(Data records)
++++++++
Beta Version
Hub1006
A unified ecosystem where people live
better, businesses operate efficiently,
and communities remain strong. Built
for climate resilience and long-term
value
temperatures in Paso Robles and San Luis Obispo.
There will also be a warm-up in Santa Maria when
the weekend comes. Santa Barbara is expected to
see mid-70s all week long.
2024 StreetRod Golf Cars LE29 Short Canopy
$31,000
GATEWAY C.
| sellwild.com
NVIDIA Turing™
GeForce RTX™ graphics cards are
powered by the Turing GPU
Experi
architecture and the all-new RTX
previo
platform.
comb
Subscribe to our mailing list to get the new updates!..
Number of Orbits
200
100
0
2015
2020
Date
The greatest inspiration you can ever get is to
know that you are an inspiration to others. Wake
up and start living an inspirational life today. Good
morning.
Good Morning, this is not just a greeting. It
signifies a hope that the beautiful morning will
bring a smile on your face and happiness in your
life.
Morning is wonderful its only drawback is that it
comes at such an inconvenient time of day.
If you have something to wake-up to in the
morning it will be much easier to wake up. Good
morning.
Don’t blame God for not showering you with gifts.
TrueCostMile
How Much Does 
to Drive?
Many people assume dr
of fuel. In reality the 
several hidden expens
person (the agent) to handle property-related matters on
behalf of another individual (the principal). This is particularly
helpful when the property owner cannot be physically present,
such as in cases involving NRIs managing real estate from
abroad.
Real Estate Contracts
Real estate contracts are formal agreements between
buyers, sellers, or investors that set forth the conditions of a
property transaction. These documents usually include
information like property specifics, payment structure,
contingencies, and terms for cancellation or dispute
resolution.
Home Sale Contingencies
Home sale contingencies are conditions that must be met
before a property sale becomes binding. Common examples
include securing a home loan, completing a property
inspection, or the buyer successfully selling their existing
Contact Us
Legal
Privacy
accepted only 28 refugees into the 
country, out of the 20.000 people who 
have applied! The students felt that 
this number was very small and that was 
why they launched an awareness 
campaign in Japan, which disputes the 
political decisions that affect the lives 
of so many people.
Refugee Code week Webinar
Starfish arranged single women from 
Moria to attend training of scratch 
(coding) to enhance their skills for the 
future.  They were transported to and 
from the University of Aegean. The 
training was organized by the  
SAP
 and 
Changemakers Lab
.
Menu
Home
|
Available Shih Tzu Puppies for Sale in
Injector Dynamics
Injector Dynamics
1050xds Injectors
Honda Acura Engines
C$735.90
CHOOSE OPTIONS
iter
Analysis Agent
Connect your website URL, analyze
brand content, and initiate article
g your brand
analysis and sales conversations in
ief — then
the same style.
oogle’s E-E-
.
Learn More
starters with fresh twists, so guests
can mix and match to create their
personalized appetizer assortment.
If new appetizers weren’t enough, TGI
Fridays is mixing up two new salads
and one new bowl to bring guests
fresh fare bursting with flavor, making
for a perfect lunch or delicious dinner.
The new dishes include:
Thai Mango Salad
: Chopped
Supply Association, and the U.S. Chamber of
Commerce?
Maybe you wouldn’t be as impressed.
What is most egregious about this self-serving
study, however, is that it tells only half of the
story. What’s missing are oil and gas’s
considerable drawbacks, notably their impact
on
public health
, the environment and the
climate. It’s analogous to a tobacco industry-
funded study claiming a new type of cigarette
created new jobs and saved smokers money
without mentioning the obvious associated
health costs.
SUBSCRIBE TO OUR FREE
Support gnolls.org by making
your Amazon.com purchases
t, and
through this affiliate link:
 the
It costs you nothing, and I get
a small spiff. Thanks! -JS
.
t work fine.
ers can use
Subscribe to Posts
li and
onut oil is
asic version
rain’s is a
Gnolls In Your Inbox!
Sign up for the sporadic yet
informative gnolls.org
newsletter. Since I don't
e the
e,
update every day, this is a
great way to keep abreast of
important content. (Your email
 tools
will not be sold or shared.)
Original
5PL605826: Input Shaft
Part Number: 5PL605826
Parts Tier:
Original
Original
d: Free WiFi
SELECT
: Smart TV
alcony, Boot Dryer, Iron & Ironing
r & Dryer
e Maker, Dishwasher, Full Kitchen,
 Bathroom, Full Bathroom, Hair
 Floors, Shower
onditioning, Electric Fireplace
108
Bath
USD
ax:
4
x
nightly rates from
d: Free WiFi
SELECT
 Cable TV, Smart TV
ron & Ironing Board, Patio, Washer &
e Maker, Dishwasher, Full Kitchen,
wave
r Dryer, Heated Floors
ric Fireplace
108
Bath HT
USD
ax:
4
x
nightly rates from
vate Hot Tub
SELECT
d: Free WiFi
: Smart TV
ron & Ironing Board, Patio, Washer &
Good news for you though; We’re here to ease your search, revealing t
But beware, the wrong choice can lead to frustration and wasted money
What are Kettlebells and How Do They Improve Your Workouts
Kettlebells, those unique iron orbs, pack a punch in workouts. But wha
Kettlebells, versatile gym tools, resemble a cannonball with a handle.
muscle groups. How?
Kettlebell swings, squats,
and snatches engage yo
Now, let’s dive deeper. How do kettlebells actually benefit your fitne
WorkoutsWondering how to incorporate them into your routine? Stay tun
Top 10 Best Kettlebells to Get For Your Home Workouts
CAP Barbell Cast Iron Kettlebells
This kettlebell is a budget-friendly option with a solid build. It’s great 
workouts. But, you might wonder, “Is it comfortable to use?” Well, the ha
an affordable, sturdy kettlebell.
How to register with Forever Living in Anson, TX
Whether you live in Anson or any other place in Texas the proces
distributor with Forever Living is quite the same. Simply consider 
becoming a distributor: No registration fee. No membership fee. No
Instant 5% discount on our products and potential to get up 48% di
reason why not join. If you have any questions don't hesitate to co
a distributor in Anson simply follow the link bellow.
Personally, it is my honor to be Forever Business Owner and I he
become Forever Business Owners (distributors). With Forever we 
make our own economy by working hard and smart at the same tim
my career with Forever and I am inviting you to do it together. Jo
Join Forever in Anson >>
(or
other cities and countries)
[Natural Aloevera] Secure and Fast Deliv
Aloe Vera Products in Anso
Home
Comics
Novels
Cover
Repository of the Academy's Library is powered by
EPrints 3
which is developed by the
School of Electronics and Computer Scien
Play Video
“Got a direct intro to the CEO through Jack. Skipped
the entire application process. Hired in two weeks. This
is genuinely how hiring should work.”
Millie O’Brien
++++++++
TASK OBJECTIVE: State only the count of lines above that hold the string "their".

ANSWER SPACE: 4